Jordan: Crime plagues refugee camp for Syrians

Just keeping up with the news about Syrian refugees, so we have an archive developed when the day comes that the UN/US announces we are moving Syrians out of camps to your American (Canadian, Australian and European) towns.

Angelina Jolie toured Zaatari last fall so that the UNHCR could get the media’s attention properly focused on the Syrian refugee crisis. Photo from the International Business Times

From Fox News:

AMMAN, Jordan –  The U.N. refugee chief says his agency is working with Jordan to bolster security at a camp for Syrian refugees where reports of drug trafficking, prostitution and other crimes have emerged.

Antonio Guterres says the Zaatari camp near the Jordanian-Syrian border now is de facto Jordan’s fourth-largest city, with a “complex” environment.

He told reporters in Amman on Wednesday that security will be “very strongly increased” and special measures will be undertaken to stop criminal activities.

Guterres spoke after meeting Prime Minister Abdullah Ensour to discuss mechanisms to ensure that the rule of law is carried out in the camp. He provided no details.

Remember Guterres doesn’t want to establish UN camps within Syria and on the border of Turkey and Jordan because he wants the Syrians to have the “right” to ask for asylum in the West.  If they are within their own borders they don’t fit the definition of asylum seeker.  Now with the criminal element growing, it’s all the more reason to begin the resettlement clamor.

Coincidentally, this popped up just this a.m.  One of the top nine US Refugee contractors, the IRC, is looking to fill a position for a driver to get their workers back and forth SAFELY from Amman to Zarqa and Zaatari camps.

Guterres goes to Turkey: Syrian refugees should be allowed to seek asylum in West

I’ve been mostly ignoring the clamor about the refugees flowing out of Syria because I know what it means.  Our refugee industry will be going into high gear to bring them to the West, and here Antonio Guterres, UN High Commissioner for Refugees, hints at that.

I’m beginning to think these Middle East wars are just one big fat excuse to move Muslims into the West!

From Reuters about the new milestone—1 million Syrians are now outside the country and looking for somewhere to go (emphasis below is mine):

This is a Reuters photo from 2011 showing the construction of a Syrian refugee camp in Turkey. The media campaign to pressure the West to take more refugees is well underway.

The number of refugees outside Syria could triple by the end of the year from the 1 million registered now if there is no political solution to the conflict, the head of the United Nations refugee agency said Sunday.

The millionth Syrian refugee was registered in Jordan Wednesday, following a dramatic acceleration in the number of civilians fleeing fighting in their homeland in the first two months of this year.

[….]

“If this escalation goes on … we might have in the end of the year a much larger number of refugees, two or three times the present level,” High Commissioner for Refugees Antonio Guterres told reporters in Ankara.

[….]

Most refugees have fled to Lebanon, Jordan, Turkey, Iraq and Egypt and some to North Africa and Europe. In addition to the refugees, the UNHCR says more than 2 million of Syria’s 22 million people have been internally displaced.

Refugees have “right” to seek asylum!
__________
__TASK SET__
**a)** Print the passage of the Zaatari camp post from "Guterres goes to" up to and including "into the West!", keeping every word and punctuation mark unchanged.
**b)** Decide whether each statement agrees with the Zaatari camp post, answering yes or no and quoting the deciding words: (i) Guterres calls the Zaatari camp Jordan's third-largest city. (ii) The millionth Syrian refugee was registered in Jordan. (iii) The UNHCR reports that more than 2 million of Syria's people have been internally displaced.
**c)** Extend the Zaatari camp post past its final line, "Refugees have “right” to seek asylum!"
__________
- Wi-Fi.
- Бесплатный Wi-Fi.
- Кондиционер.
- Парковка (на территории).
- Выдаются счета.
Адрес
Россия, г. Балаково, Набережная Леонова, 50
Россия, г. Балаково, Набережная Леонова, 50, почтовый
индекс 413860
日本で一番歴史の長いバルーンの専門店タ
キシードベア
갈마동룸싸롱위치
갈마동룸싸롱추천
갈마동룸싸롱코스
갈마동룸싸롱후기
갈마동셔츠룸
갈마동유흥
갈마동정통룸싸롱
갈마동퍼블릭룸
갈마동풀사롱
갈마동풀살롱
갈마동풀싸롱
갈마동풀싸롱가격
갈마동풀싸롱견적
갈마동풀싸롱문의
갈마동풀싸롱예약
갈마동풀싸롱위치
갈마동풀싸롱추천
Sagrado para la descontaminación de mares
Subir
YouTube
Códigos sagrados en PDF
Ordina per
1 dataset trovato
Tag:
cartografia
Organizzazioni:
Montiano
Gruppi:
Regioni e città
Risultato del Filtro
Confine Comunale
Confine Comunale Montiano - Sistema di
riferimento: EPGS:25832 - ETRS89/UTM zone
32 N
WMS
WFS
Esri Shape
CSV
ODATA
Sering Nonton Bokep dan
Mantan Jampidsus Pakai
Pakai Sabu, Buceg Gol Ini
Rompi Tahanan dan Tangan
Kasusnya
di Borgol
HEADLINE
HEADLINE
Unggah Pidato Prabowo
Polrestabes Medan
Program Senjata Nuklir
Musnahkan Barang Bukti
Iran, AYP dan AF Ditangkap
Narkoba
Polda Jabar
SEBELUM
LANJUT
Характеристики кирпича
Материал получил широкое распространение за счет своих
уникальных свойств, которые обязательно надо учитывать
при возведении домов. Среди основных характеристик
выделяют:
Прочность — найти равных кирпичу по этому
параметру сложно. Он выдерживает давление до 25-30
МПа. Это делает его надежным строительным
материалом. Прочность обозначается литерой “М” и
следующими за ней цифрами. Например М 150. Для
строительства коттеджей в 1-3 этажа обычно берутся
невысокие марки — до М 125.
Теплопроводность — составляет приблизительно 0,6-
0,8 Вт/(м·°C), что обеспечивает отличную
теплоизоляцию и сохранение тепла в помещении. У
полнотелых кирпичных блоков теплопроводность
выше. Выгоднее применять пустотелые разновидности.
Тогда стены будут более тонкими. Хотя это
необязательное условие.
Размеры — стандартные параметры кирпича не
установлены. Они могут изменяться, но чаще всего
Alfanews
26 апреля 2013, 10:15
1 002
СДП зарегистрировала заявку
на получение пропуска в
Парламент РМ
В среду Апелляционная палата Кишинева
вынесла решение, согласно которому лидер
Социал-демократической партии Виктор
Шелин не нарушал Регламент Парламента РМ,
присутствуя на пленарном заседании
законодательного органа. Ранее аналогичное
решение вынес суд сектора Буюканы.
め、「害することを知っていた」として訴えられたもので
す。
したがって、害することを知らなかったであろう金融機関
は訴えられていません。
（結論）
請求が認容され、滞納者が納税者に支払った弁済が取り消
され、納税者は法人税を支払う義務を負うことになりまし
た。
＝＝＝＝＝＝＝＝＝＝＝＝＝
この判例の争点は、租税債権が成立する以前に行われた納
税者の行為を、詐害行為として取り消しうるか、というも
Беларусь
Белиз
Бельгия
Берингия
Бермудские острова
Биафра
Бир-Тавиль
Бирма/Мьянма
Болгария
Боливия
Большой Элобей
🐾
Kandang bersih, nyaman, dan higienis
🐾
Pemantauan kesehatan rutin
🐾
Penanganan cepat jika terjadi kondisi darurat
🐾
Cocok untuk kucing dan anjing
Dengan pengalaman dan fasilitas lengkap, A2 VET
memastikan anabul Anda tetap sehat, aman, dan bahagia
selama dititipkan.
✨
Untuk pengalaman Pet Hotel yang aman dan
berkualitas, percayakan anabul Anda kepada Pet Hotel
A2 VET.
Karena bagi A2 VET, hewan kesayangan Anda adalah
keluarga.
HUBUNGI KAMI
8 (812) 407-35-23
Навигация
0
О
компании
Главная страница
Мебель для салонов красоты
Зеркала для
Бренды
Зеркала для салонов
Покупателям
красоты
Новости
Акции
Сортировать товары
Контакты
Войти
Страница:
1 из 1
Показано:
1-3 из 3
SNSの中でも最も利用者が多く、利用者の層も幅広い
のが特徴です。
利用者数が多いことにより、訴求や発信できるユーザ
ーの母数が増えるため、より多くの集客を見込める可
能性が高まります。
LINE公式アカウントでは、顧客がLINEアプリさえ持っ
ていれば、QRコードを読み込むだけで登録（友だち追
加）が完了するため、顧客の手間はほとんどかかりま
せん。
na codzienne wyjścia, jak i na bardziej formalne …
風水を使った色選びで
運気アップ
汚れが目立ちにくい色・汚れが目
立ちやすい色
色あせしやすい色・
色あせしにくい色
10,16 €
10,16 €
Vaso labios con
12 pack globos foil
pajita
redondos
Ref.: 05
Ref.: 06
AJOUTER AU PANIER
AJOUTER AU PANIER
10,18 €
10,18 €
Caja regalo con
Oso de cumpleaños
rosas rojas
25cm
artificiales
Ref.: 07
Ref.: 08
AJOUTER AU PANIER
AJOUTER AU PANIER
__________
__ANSWERS IN ORDER__
**a)**
Guterres goes to Turkey: Syrian refugees should be allowed to seek asylum in West

I’ve been mostly ignoring the clamor about the refugees flowing out of Syria because I know what it means.  Our refugee industry will be going into high gear to bring them to the West, and here Antonio Guterres, UN High Commissioner for Refugees, hints at that.

I’m beginning to think these Middle East wars are just one big fat excuse to move Muslims into the West!

**b)**
(i) No: "now is de facto Jordan’s fourth-largest city"
(ii) Yes: "The millionth Syrian refugee was registered in Jordan Wednesday"
(iii) Yes: "the UNHCR says more than 2 million of Syria’s 22 million people have been internally displaced"

**c)**
Turkey, tired of it all, suggested “international safe zones,” camps inside Syria, but Guterres says NO!   He is essentially saying here that UN camps would signal that this is a temporary situation, that they are going home in a short while, and he wants to keep the media pressure on so as not to “undermine the right of refugees to seek asylum in other countries.”

Guterres, who is on a four-day visit to Turkey, also warned of the risk of an “explosion” in the Middle East if there was no political end to the conflict in Syria, which has increasingly spilled beyond its borders. He did not explain his comments further.

Guterres will meet Turkish leaders during his trip as well as visiting a refugee camp near the Syrian border.

Turkey, which has more than 185,000 Syrians registered in camps on its territory, and tens of thousands more living in towns and cities, has long advocated setting up internationally protected zones inside Syria to protect fleeing civilians.

However, the notion has gained little traction in Western countries, who do not want to get further embroiled in the Syrian conflict.

Guterres said his agency was not against such safe zones in general but that they should not undermine the right for refugees to seek asylum in other countries.

The beat goes on!

A year ago this month, Guterres, a former Socialist Prime Minister of Portugal, was cited for mismanaging millions of your dollars as UN High Commissioner for Refugees since 2005.   But, here he is, still in his job! helping decide the fate of Muslim refugees, many of whom will be placed in your towns and cities in the US, Canada, Australia and in Europe.  Say no! We (US) were guilt-tripped (suckered!) into taking 100,000 Somalis and tens of thousands of Afghans and Iraqis as their Muslim countries imploded. Just say no!

Let the UN use its (your) millions to care for them in camps until they can return home!

Watching the collapse of Europe: Italian asylum problems a harbinger of what is to come?

So what the hell is Italy supposed to do?  Here is an article from the hoiyty-toiyty at the New York Times chastising the Italian government for how it is handling the huge populations of immigrants flowing toward Europe.  Italy, and to a lesser extent Malta, are the first bits of land illegal aliens reach as they in ever-increasing numbers run from Africa and the glorious Arab Spring on-going there.   Here is just one of our recent posts on the topic.

According to this story in the NYT, Italy allows too many asylum seekers to stay and then doesn’t take care of them.  With the European economy teetering, how the heck can they take care of all these destitute people (America pay attention!)?   And, if they said they were going to deport more, the international ‘humanitarians’ would scream bloody murder over that!  It is a no-win situation for Italy.  The NYT calls it a “paradox:”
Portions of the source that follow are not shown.